History of Viniculture
According to Greek myths dating back to the 8th century B.C. vines were growing and wine flowing in the hall of the Kolkhis King's Palace in Kolkheti, Georgia. At this time, the Greeks began building cities along the Black Sea coast. Evidence suggests that as early as the 6th century B.C., viniculture was not only established in the region, but wine was already being exported to Greece and Persia.
The symbol of the Greek Orthodox church, the cross from a grapevine which is tied by St Nina's hair, testifies that the Christian faith and the vine are integral to the history of this amazing nation. Georgian churches are widely decorated with ornaments depicting vines and grapes.
From Ancient to Modern
In 1991, after Georgia had gained independence and became a member of the World Trade Organisation, the economy had to change.
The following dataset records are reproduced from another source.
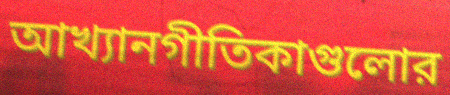
আখ্যানগীতিকাগুলোরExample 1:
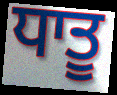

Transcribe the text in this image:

ਧਾਤੂ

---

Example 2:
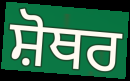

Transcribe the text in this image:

ਸ਼ੋਥਰ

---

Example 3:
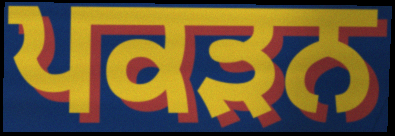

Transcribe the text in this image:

ਪਕੜਨ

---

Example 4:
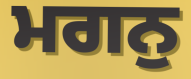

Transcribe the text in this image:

ਮਗਨੁ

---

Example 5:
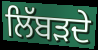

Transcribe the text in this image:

ਲਿੱਬੜਦੇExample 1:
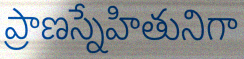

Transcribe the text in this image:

ప్రాణస్నేహితునిగా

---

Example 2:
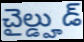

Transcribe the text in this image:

చైల్డ్హుడ్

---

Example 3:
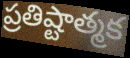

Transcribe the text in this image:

ప్రతిష్టాత్మక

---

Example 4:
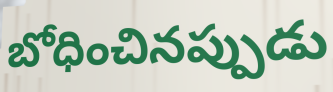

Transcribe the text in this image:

బోధించినప్పుడు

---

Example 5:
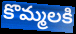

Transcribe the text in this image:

కొమ్మలకి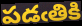
పడఁతికిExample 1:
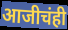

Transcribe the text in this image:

आजीचंही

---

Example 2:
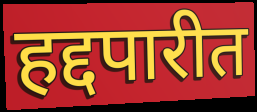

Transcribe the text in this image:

हद्दपारीत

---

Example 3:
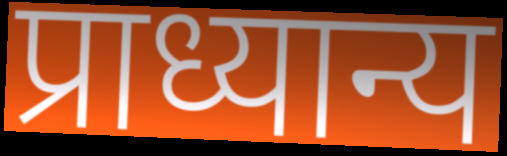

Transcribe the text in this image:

प्राध्यान्य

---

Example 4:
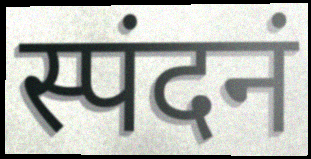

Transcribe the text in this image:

स्पंदनं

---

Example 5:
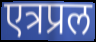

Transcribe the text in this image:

एत्रप्रल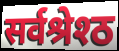
सर्वश्रेश्ठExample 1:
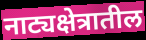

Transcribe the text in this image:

नाट्यक्षेत्रातील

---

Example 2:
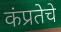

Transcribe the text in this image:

कंप्रतेचे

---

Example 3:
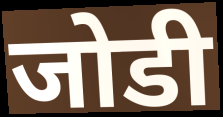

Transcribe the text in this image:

जोडी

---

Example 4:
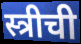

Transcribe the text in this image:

स्त्रीची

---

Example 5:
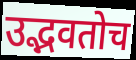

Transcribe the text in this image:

उद्भवतोच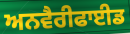
ਅਨਵੈਰੀਫਾਈਡ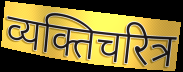
व्यक्तिचरित्र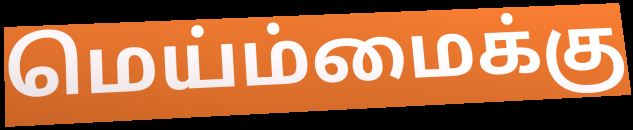
மெய்ம்மைக்கு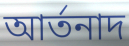
আর্তনাদ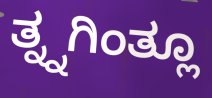
ತ್ನ್ನಗಿಂತ್ಲೂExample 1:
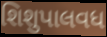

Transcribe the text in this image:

શિશુપાલવધ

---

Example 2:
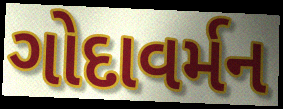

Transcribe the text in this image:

ગોદાવર્મન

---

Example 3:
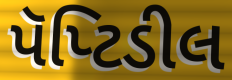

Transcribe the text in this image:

પૅપ્ટિડીલ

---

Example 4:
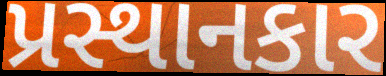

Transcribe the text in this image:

પ્રસ્થાનકાર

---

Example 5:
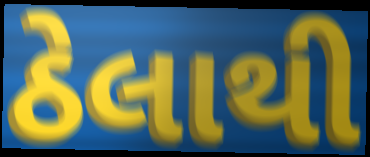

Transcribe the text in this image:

ઠેલાથીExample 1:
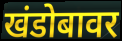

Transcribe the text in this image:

खंडोबावर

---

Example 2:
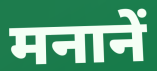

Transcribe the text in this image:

मनानें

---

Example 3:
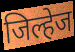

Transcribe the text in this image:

जिल्हेज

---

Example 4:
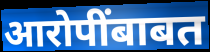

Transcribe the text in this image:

आरोपींबाबत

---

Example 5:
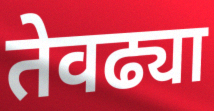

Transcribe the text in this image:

तेवढ्या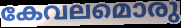
കേവലമൊരുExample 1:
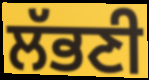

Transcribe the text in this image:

ਲੱਭਣੀ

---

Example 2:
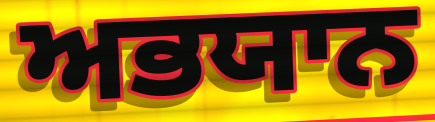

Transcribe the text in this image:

ਅਭਯਾਨ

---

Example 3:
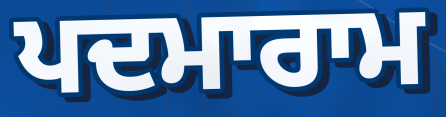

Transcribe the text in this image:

ਪਦਮਾਰਾਮ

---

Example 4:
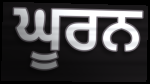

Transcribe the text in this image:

ਘੂਰਨ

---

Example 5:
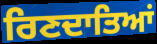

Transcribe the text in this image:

ਰਿਣਦਾਤਿਆਂ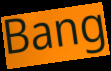
Bang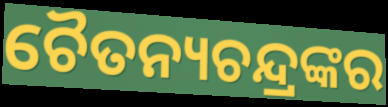
ଚୈତନ୍ୟଚନ୍ଦ୍ରଙ୍କର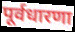
पूर्वधारणाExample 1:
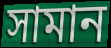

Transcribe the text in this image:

সামান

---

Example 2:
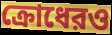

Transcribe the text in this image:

ক্রোধেরও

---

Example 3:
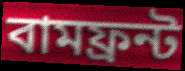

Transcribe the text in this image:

বামফ্রন্ট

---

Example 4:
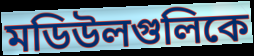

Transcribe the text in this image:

মডিউলগুলিকে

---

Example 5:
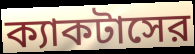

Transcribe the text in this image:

ক্যাকটাসের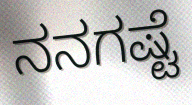
ನನಗಷ್ಟೆ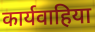
कार्यवाहिया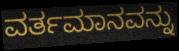
ವರ್ತಮಾನವನ್ನು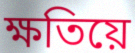
ক্ষতিয়ে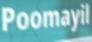
PoomayilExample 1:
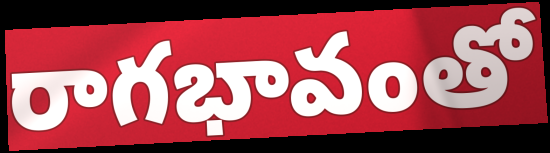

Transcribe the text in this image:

రాగభావంతో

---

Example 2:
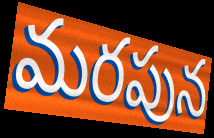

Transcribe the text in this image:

మరపున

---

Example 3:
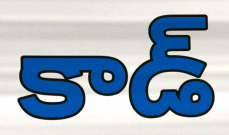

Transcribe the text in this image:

కాడ్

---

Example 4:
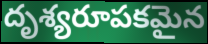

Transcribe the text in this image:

దృశ్యరూపకమైన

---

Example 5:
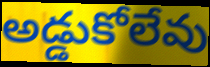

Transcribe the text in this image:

అడ్డుకోలేవు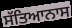
ਸੱਤਿਆਨਾਸ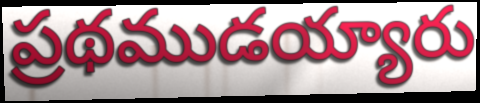
ప్రథముడయ్యారు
Since that period, the Georgian wine growers have been taking early steps to strengthen their position in foreign markets. The wine law of 2002 created a legal framework for viniculture/winemaking and placed all activities under strict control to meet international standards. The Ministry of Economic Cooperation and Development of Germany aided the Ministry of Agriculture in Georgia in establishing a wine quality system in 2003-2006, while the development of a regulatory authority and controlled viniculture have helped to create favourable economic conditions for small and medium sized wine producers.